Different configurations were tested, including the amount of frames per video. As [research](https://arxiv.org/pdf/2104.08860) suggests that the number of frames should be minimum 6, or optimally 8, additional intermediate frames are generated via alpha blending.

In [25]:
input_dir = f"{dataset_path}/videos"
output_dir = f"{dataset_path}/videos_8_frames"

if not os.path.exists(output_dir):
    os.makedirs(output_dir)

# alpha blending


def alpha_blend(frame1, frame2, alpha):
    return cv2.addWeighted(frame1, 1 - alpha, frame2, alpha, 0)


def process_video(video_path, output_path):
    cap = cv2.VideoCapture(video_path)

    if not cap.isOpened():
        print(f"Error: Could not open video {video_path}")
        return

    ret, first_frame = cap.read()  # First frame
    cap.set(cv2.CAP_PROP_POS_FRAMES, cap.get(cv2.CAP_PROP_FRAME_COUNT) - 1)
    ret, last_frame = cap.read()  # Last frame

    first_frame = np.float32(first_frame)
    last_frame = np.float32(last_frame)

    # generate 6 intermediate frames
    frames = [first_frame]  # first frame
    for i in range(1, 7):
        alpha = i / 8.0
        blended_frame = alpha_blend(first_frame, last_frame, alpha)
        frames.append(np.uint8(blended_frame))

    frames.append(last_frame)  # last frame

    height, width, _ = first_frame.shape
    fourcc = cv2.VideoWriter_fourcc(*"mp4v")
    out = cv2.VideoWriter(output_path, fourcc, 30, (width, height))

    for frame in frames:
        out.write(np.uint8(frame))

    out.release()
    cap.release()

In [None]:
for video_filename in tqdm(os.listdir(input_dir), "Extend videos"):
    if video_filename.endswith(".mp4"):
        video_path = os.path.join(input_dir, video_filename)
        output_path = os.path.join(output_dir, video_filename)
        process_video(video_path, output_path)

print("Videos extended and saved!")

### Create label.csv files specifically for train und test split
Not necessarily required. Generates .csv files containing unique instructions and their IDs, but additionally separates them into individual files for the train and test splits.

In [27]:
labels_df = pd.read_csv(f"{dataset_path}/labels.csv")

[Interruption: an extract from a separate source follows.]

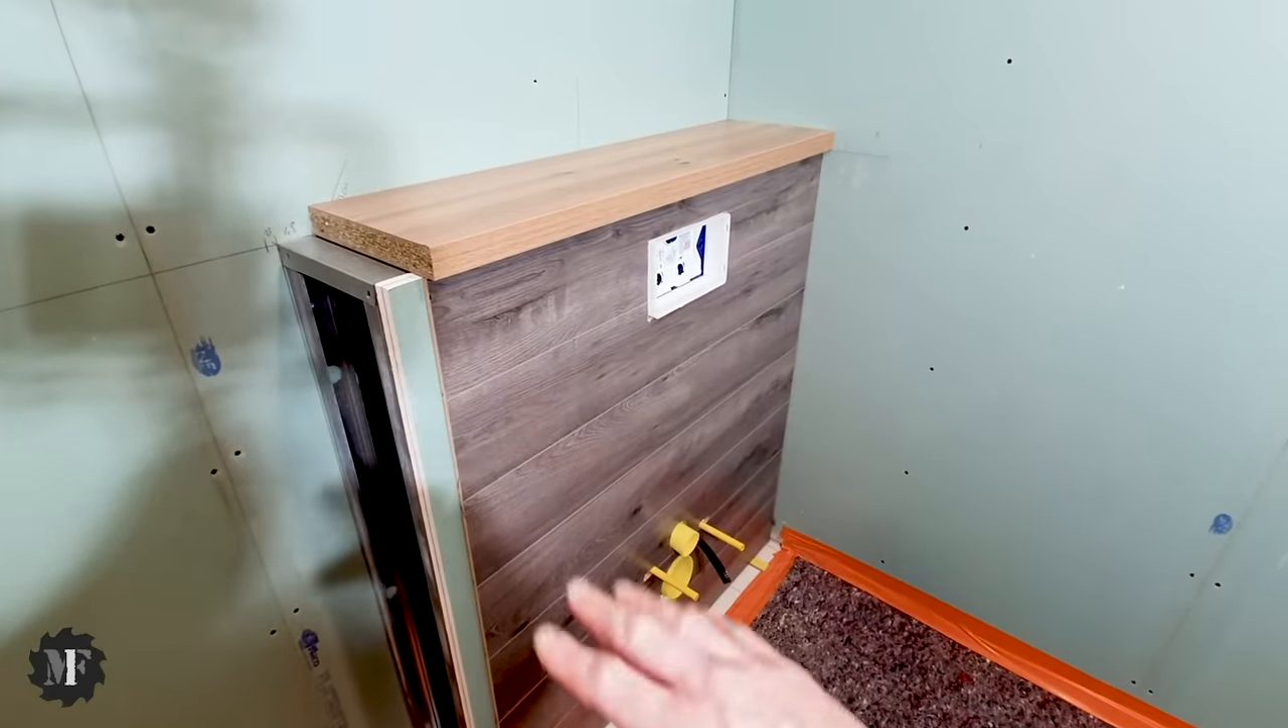J'ai assemblé toutes les lames. J'ai mis le panneau à dimension.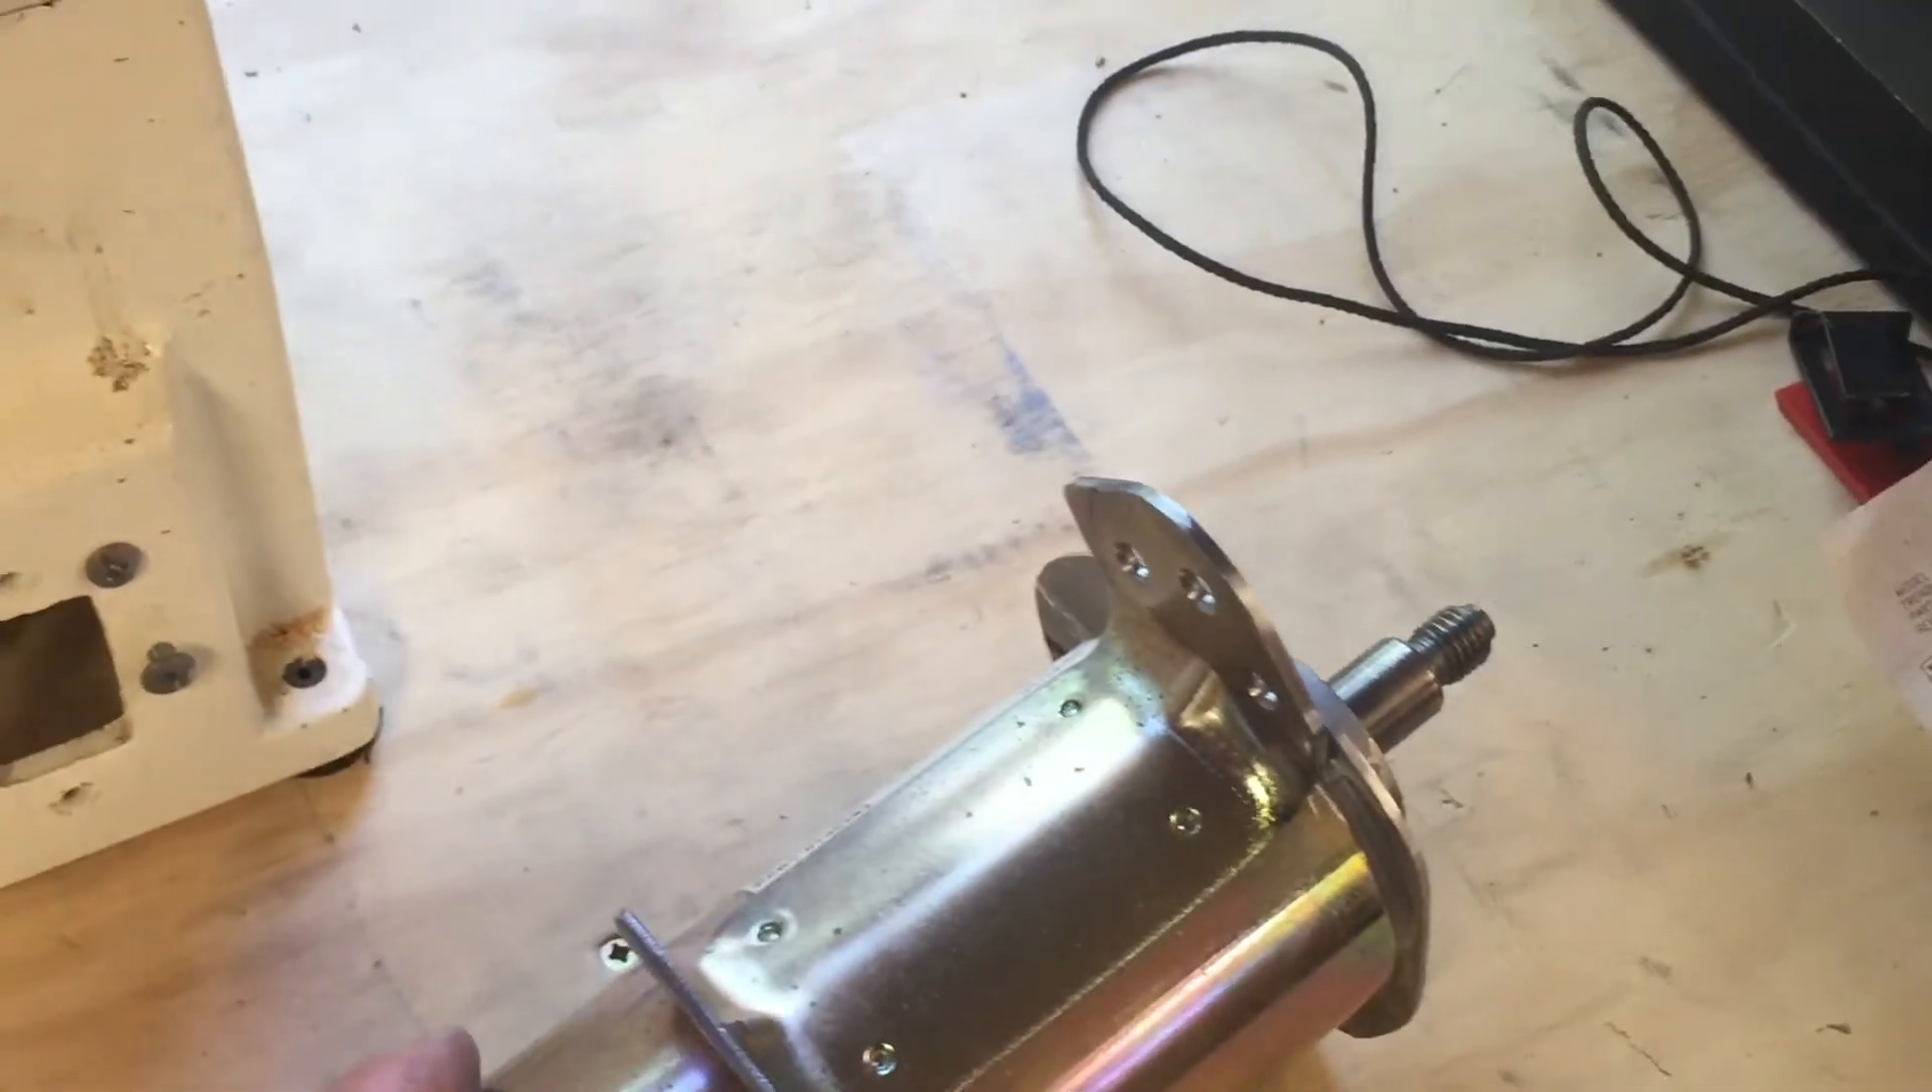Worst case scenario was going to be some hose clamps and duct tape and maybe a 2x4, but fortunately this really stout U-bracket has been spot welded to the case of the motor to mount it in the treadmill.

def extract_ids(txt_file):
    with open(txt_file, "r") as file:
        lines = file.readlines()
    ids = {line.split()[1] for line in lines}
    return ids


# get id from .txt files
train_ids = extract_ids(f"{dataset_path}/train.txt")
test_ids = extract_ids(f"{dataset_path}/test.txt")

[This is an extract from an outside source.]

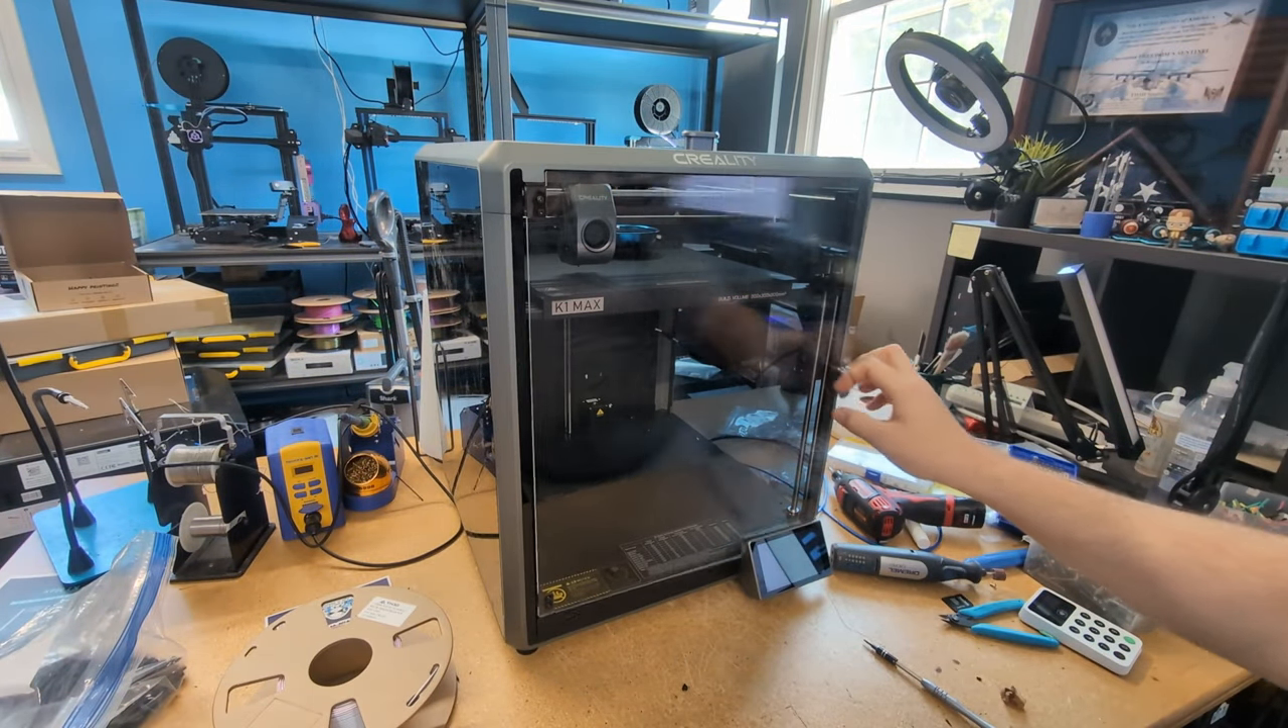So the door is all installed.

train_filtered = labels_df[labels_df["id"].astype(str).isin(train_ids)]
test_filtered = labels_df[labels_df["id"].astype(str).isin(test_ids)]

train_filtered = train_filtered.drop_duplicates(subset="id")
test_filtered = test_filtered.drop_duplicates(subset="id")

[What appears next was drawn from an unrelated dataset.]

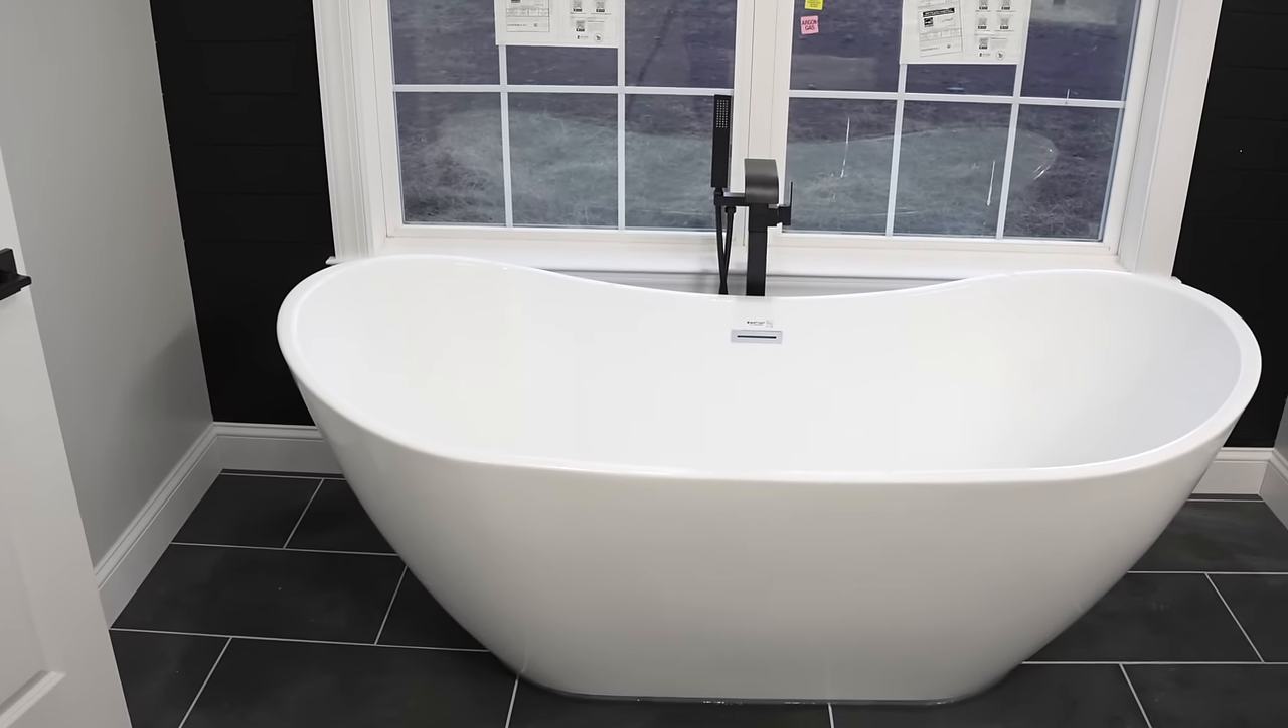I have my tub installed along with the faucet and it turned out really nice.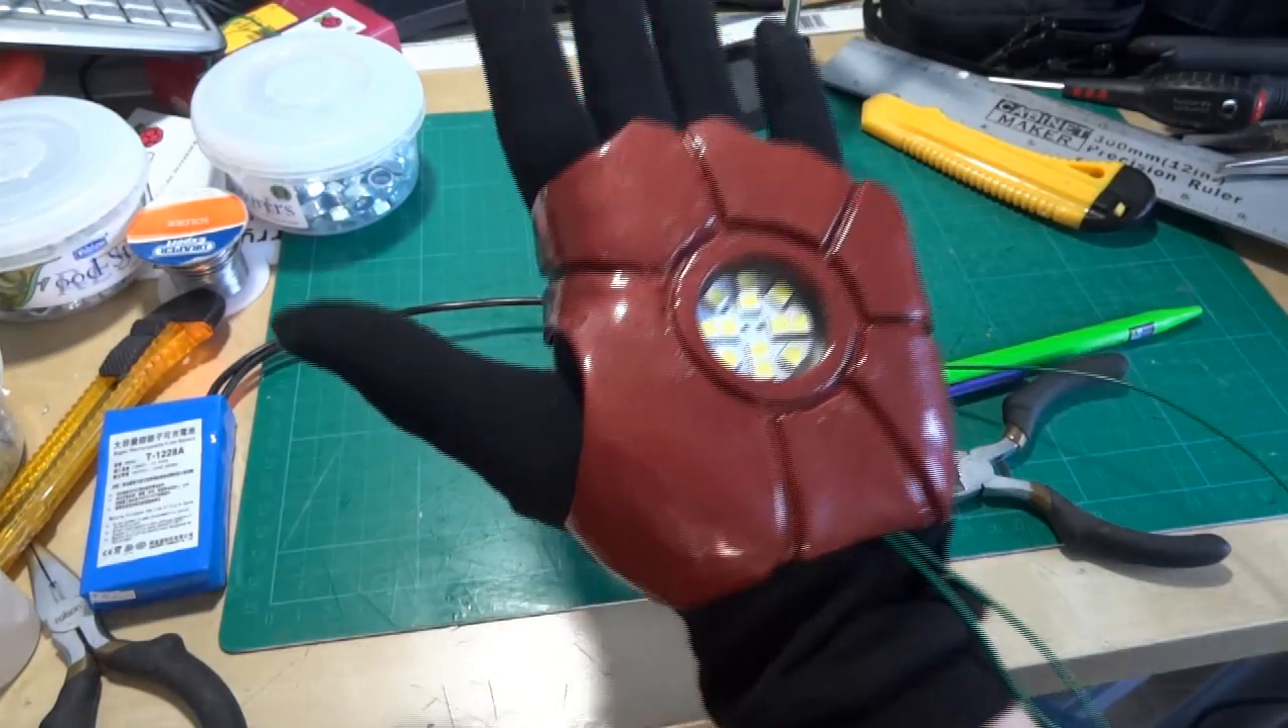There's quite a big recess you can see there to put a diffuser in, which I haven't done yet.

train_filtered.to_csv(f"{dataset_path}/train.csv", index=False)
test_filtered.to_csv(f"{dataset_path}/test.csv", index=False)

print("CSV-files successfully created.")

CSV-files successfully created.


## Generate splits for 5-fold cross-validation
To accurately assess the model's performance, cross-validation in conducted. This requires dividing the dataset into five distinct subsets.

In [3]:
# get whole dataset
with open("humanedit/test.txt", encoding='utf-8') as file:
    test_split = file.read()

with open("humanedit/train.txt", encoding='utf-8') as file:
    train_split = file.read()
    
entire_split = test_split + "\n" + train_split
entire_split = entire_split.split('\n')

In [13]:
# shuffle
random.shuffle(entire_split)

In [17]:
# get k=5 splits
k=5
folds = [entire_split[i::k] for i in range(k)]
k_fold_datasets = []
for i in range(k):
    test_set = folds[i]
    train_set = [item for j, fold in enumerate(folds) if j != i for item in fold]
    k_fold_datasets.append((train_set, test_set))

In [22]:
# save files
output_dir="humanedit/5f_cv"
os.makedirs(output_dir, exist_ok=True)

for i, (train, test) in enumerate(k_fold_datasets):
    with open(f"{output_dir}/train_fold_{i+1}.txt", "w") as f:
        f.writelines("\n".join(train) + "\n")
    with open(f"{output_dir}/test_fold_{i+1}.txt", "w") as f:
        f.writelines("\n".join(test) + "\n")